━━━ Source material
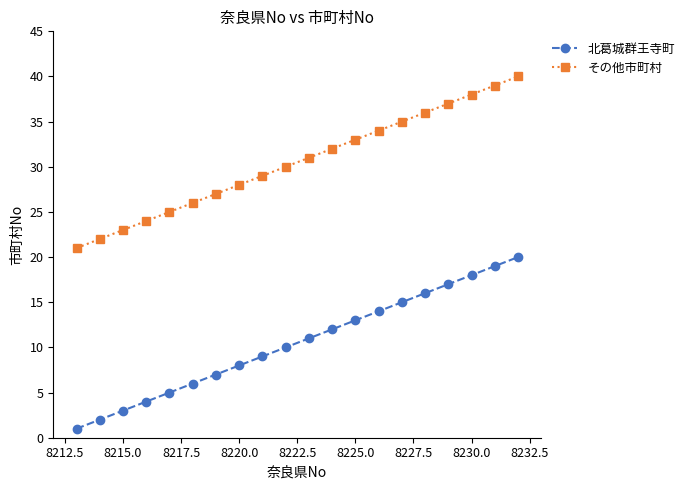

What is the minimum value for その他市町村?

21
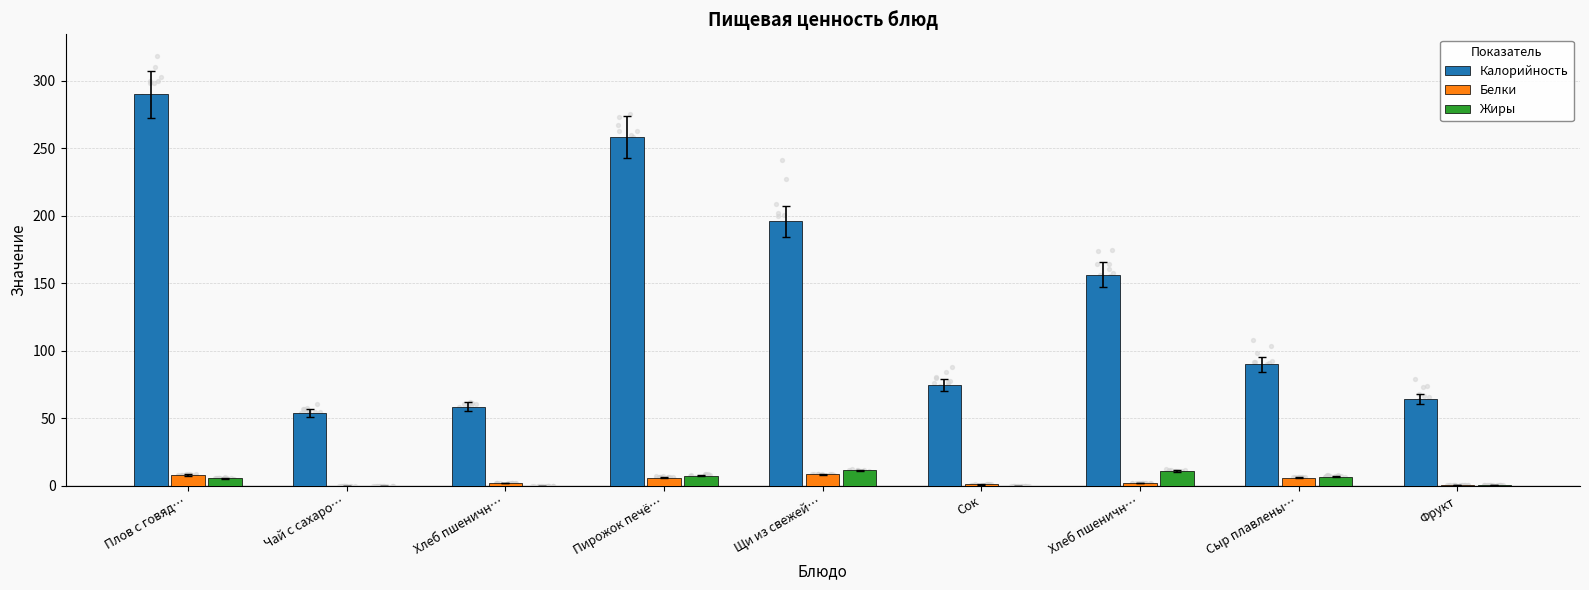

Which series reaches the minimum Y coordinate?

Жиры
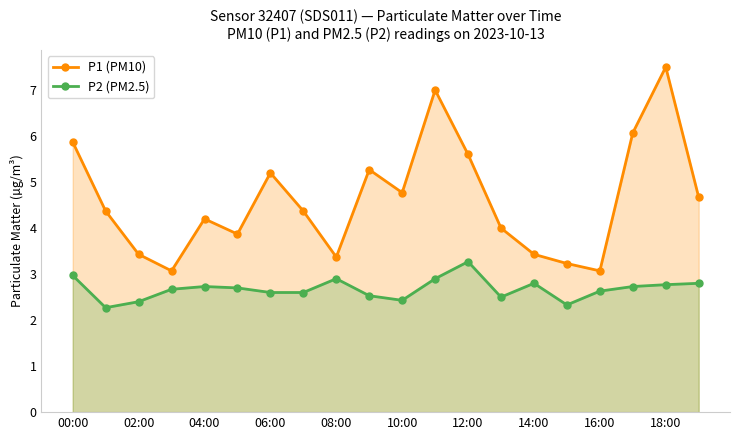

True or false: P2 (PM2.5) and P1 (PM10) cross at least once.

False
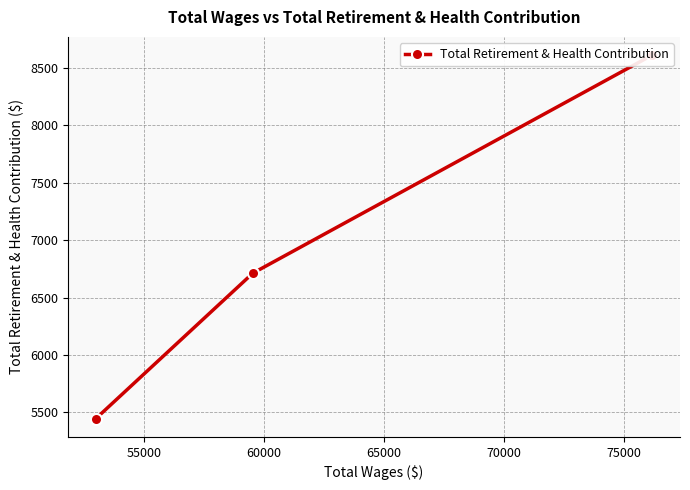

What is the sum of all values?

20766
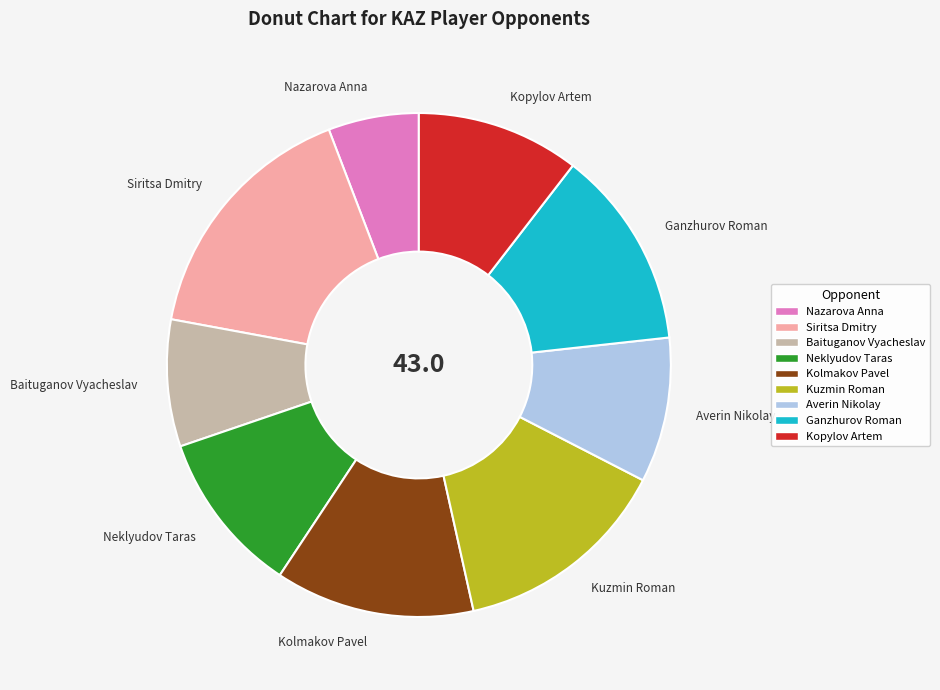

Is there any slice that represents more than half of the pie?

No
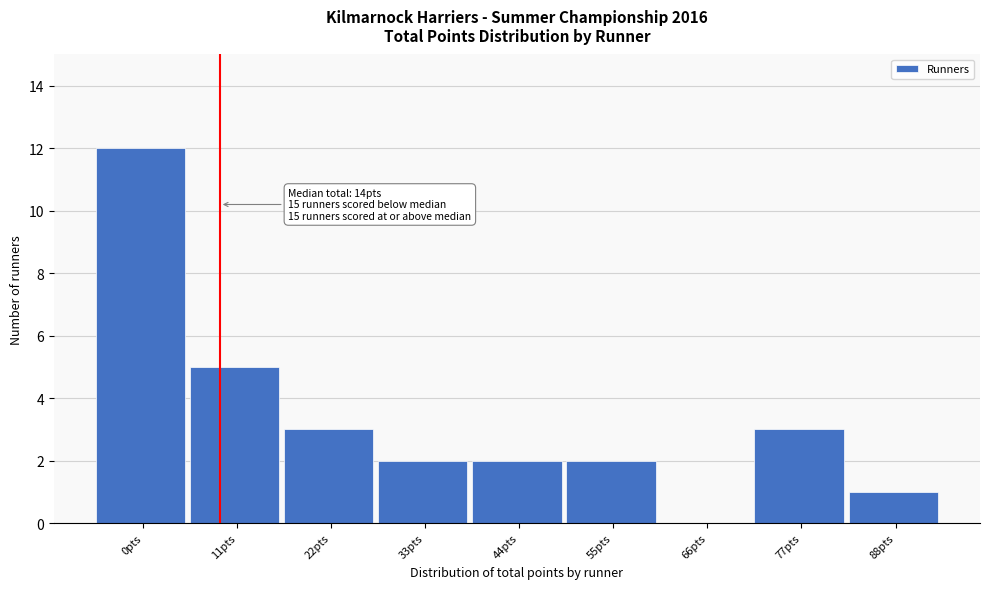

Reading left to right, what are all the values shown in this chart?

0pts=12	11pts=5	22pts=3	33pts=2	44pts=2	55pts=2	66pts=0	77pts=3	88pts=1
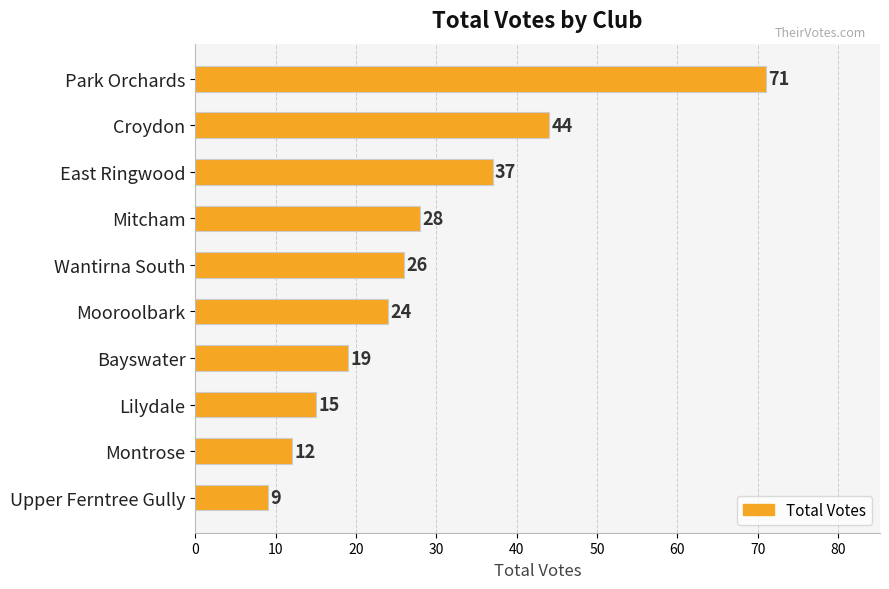

Reading top to bottom, extract all data points from this chart.

Park Orchards=71	Croydon=44	East Ringwood=37	Mitcham=28	Wantirna South=26	Mooroolbark=24	Bayswater=19	Lilydale=15	Montrose=12	Upper Ferntree Gully=9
━━━━━━
▶ [What you will do]
Copy all of the data above word for word, leaving out the pictures.

▶ [Your solution]
What is the minimum value for その他市町村?

21

Which series reaches the minimum Y coordinate?

Жиры

True or false: P2 (PM2.5) and P1 (PM10) cross at least once.

False

What is the sum of all values?

20766

Is there any slice that represents more than half of the pie?

No

Reading left to right, what are all the values shown in this chart?

0pts=12	11pts=5	22pts=3	33pts=2	44pts=2	55pts=2	66pts=0	77pts=3	88pts=1

Reading top to bottom, extract all data points from this chart.

Park Orchards=71	Croydon=44	East Ringwood=37	Mitcham=28	Wantirna South=26	Mooroolbark=24	Bayswater=19	Lilydale=15	Montrose=12	Upper Ferntree Gully=9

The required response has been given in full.